Election recap: Ed Lee’s shady campaign was 2Legit2Quit

By Joe Fitzgerald

The Guardsman


Election recap: Ed Lee’s shady campaign was 2Legit2Quit

2Legit2Quit, the catchy MC Hammer music video, tells the perfect story of everything wrong with Ed Lee’s mayoral campaign win.

The circumstances surrounding the money spent on the video, and on Lee’s entire campaign, are about as “legit” as a two-day-old MUNI transfer.

First up is the smarmy ex-mayor turned SF Chronicle columnist Willie Brown. Having allowed tech businesses to flood San Francisco during the dot-com boom, ushering in an era of “pay-to-play” politics, you’d think showing his face in any candidate’s campaign video would be an instant kiss of death.

But the man who appointed more political cronies than he’s had young girlfriends has turned around his public image by writing movie reviews and witty anecdotes about how tough it is being filthy rich.

People love the guy nowadays.

Brown was key in helping to set up funding for Ed Lee’s campaign through his friend and long-time ally Rose Pak, a power player in the Chinatown business world.

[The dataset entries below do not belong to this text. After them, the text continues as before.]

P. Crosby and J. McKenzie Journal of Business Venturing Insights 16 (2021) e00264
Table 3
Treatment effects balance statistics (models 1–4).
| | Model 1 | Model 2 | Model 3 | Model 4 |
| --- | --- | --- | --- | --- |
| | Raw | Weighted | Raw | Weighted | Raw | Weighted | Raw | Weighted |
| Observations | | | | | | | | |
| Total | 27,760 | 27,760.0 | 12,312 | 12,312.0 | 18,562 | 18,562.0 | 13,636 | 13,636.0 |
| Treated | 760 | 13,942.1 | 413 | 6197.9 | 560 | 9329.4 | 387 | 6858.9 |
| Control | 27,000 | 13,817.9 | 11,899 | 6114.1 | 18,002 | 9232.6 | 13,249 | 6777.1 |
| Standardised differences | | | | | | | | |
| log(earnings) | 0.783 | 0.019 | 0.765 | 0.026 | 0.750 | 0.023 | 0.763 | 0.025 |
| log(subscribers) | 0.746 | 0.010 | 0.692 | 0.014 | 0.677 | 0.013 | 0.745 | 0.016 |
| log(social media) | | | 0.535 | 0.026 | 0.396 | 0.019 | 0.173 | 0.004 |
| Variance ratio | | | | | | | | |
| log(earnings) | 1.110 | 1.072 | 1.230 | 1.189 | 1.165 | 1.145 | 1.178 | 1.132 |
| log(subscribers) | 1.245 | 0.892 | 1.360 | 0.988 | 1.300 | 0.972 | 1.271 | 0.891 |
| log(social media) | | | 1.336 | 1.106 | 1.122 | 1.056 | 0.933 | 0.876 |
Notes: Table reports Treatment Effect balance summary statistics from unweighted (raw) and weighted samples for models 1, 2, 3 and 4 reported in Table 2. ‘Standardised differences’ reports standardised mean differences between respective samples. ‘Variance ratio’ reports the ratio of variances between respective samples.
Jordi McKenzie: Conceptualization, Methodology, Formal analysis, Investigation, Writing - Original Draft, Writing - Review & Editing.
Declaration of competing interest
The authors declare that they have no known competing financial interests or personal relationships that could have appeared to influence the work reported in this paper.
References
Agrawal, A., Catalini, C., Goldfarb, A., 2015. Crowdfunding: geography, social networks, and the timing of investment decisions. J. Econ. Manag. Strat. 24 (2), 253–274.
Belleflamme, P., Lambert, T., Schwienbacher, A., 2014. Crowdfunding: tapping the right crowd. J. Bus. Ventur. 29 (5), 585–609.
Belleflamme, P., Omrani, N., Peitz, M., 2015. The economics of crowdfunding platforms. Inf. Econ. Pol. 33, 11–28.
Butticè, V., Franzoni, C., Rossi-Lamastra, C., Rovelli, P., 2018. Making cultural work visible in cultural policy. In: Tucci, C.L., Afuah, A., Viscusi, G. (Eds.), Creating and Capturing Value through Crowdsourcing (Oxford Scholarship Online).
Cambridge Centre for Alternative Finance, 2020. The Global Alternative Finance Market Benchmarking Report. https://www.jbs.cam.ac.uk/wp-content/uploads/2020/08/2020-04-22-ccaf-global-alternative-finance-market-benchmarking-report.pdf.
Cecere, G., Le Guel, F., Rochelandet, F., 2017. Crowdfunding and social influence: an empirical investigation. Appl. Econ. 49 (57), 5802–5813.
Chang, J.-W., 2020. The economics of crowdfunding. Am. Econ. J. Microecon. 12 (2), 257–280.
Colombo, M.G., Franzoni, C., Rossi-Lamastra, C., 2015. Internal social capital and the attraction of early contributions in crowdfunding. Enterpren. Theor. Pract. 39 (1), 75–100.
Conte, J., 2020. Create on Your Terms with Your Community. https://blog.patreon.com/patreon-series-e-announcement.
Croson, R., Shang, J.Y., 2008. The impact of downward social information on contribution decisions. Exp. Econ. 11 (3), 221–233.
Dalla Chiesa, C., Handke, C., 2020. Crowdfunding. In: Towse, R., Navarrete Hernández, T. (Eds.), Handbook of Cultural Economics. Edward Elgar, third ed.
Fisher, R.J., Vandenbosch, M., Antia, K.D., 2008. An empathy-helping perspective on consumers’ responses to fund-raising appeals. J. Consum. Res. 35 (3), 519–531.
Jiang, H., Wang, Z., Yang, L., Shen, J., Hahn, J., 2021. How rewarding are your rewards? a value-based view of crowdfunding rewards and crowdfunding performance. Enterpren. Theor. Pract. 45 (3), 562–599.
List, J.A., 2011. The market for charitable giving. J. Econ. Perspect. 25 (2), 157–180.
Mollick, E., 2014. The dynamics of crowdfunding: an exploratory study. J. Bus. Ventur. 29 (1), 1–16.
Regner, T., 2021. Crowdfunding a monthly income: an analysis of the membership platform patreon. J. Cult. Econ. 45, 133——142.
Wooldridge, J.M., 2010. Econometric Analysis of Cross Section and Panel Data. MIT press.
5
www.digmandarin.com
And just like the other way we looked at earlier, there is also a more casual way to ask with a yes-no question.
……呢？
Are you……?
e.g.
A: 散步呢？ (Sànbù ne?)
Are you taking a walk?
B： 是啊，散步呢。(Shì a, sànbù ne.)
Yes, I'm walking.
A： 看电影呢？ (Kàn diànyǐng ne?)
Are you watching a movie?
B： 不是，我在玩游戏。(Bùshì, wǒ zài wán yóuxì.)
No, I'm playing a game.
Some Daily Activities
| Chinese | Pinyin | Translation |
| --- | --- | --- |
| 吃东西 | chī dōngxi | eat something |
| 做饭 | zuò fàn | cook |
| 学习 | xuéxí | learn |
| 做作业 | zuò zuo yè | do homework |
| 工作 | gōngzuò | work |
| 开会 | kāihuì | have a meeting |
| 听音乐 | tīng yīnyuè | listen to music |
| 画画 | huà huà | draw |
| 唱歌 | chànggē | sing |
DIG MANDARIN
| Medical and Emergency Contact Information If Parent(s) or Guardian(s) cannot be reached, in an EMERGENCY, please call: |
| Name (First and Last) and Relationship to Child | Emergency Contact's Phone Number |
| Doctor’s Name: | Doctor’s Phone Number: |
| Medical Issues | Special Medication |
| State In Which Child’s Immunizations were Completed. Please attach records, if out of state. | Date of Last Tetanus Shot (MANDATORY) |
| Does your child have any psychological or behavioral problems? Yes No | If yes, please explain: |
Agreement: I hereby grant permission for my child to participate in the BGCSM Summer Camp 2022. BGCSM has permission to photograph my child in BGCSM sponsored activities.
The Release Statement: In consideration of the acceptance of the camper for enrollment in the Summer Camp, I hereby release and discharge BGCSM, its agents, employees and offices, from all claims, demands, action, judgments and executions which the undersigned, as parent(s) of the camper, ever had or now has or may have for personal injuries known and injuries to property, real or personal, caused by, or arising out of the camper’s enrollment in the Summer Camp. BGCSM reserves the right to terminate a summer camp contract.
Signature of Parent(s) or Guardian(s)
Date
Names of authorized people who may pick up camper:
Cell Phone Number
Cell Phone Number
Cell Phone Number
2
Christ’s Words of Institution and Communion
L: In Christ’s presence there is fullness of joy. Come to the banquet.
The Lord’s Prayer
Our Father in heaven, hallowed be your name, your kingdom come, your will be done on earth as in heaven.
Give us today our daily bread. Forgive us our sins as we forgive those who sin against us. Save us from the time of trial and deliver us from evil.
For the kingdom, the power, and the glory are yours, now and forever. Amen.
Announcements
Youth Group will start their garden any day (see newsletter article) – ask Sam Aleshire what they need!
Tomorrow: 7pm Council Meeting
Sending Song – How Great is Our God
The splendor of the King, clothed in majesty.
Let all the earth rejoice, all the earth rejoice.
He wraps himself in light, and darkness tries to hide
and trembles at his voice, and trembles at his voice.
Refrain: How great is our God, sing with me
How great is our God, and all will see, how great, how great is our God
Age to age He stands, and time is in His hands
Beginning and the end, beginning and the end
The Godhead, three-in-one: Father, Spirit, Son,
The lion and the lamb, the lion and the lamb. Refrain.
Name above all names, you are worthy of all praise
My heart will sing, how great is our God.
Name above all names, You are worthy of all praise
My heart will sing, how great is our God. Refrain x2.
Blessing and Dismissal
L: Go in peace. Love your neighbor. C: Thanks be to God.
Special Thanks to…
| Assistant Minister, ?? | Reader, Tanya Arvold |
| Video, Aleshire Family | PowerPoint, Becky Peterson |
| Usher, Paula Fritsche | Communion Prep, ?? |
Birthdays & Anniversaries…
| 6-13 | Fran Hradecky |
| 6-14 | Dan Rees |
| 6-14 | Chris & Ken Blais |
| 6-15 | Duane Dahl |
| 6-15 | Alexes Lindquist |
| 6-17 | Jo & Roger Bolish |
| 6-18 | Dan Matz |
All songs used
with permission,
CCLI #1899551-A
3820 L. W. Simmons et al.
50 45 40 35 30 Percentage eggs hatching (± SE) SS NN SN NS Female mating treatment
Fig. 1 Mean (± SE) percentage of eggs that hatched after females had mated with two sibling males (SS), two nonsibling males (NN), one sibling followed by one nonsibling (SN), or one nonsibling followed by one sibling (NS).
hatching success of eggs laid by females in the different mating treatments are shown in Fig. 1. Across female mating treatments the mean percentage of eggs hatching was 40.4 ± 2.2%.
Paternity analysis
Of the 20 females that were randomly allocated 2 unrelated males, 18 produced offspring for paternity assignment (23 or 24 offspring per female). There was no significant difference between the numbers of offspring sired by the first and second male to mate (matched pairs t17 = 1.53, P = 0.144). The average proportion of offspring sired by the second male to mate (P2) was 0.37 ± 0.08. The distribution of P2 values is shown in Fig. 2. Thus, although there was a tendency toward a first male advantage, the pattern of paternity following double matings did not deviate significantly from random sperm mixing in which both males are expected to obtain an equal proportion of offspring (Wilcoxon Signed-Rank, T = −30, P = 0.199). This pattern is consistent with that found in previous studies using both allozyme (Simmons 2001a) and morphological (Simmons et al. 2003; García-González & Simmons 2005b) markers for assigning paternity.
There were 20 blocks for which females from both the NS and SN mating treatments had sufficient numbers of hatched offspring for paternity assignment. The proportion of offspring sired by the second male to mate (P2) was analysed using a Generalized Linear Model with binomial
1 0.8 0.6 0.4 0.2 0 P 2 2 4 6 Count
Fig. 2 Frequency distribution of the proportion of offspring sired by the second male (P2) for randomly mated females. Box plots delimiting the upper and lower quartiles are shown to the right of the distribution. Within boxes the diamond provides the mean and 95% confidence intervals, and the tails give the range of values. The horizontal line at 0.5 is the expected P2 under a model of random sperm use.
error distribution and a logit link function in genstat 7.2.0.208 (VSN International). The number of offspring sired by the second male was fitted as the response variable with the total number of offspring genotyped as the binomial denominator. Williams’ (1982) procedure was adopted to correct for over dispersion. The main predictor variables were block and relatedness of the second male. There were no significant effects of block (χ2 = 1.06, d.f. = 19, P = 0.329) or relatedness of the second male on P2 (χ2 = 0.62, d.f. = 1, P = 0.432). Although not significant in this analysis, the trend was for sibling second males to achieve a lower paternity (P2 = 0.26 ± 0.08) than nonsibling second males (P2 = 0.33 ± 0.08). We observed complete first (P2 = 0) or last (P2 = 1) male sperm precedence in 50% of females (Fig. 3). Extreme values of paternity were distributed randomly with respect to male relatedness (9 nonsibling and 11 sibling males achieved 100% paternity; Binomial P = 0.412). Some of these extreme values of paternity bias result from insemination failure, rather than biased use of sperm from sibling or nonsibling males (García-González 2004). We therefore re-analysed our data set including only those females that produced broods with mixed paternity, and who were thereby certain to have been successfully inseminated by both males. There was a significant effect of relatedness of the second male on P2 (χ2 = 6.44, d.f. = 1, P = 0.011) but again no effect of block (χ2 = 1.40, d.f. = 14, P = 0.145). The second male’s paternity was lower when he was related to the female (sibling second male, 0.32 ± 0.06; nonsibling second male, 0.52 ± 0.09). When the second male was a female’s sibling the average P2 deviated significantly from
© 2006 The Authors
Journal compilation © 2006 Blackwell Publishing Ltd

The fact that Pak and Brown were pulling the strings in Lee’s campaign is not news, but the amount of money spent outside of Lee’s official campaign is. You see, each candidate has a cap on how much money they can accept from individual donors: $500. That’s it, that’s all she wrote.

But a glaring loophole in campaign laws allows those with big money to set up “independent expenditure committees.” These committees, which technically aren’t under the control of campaigns, are free to spend money on whatever or whomever they choose.

And there’s no limit on the funds those committees can receive.

Ed Lee had nine separate IECs spending big bucks on his campaign.

It all started with “Run, Ed, Run.” Did you see those signs all over San Francisco? They featured a happy cartoon face, with a bushy mustache and glasses: the perfect caricature of our cuddly interim mayor. Behind the campaign of course, was Rose Pak and her Chinatown cronies under the guise of a group called “Progress for All.”

The San Francisco Ethics Commission ruled that, since Lee wasn’t yet running for mayor when Progress for All started raising money to convince Lee to run, none of that money could be counted as campaign dollars.

Which brings us back to the campaign video “2Legit2Quit.”

A separate IEC, called “San Franciscans for Jobs & Good Government,” paid for the entire video. They had MC Hammer performing, with appearances by Giants pitcher Brian Wilson and tech/business luminaries from Google and Twitter.

So who were the San Franciscans for Jobs & Good Government? It was Ron Conway (Silicon Valley investor), Sean Parker (Facebook), and Marc Benioff (Salesforce.com) who each pitched in an average of $100,000.

Are you one of those who can’t afford to live in San Francisco anymore due to sky-high rents? Well, you can thank the tech industry for turning San Francisco from a city rich in diversity into a playground for 20- and 30-something yuppies.

Even after the Mission, Noe Valley and Castro districts were gentrified to high heaven, Ed Lee still found it necessary to give a $28 million in tax breaks to Twitter to convince it to stay in the City. And with all the money they’ve poured into his IECs, he’s now deep in their pockets.

Ed Lee was voted in by the people to represent the people, but just who those people are … that’s what should have you worried.

QUICK FACTS

$500 – Max. amount any donor can give to a mayoral campaign.

$151,000 – Amount Ron Conway donated to Independent Expenditure Committee for Ed Lee’s campaign.

5 – Number of committees formed to raise money expressly for Ed Lee’s campaign.

81,000 out of 700,000 – Number of eligible voters in San Francisco who actually voted for Ed Lee.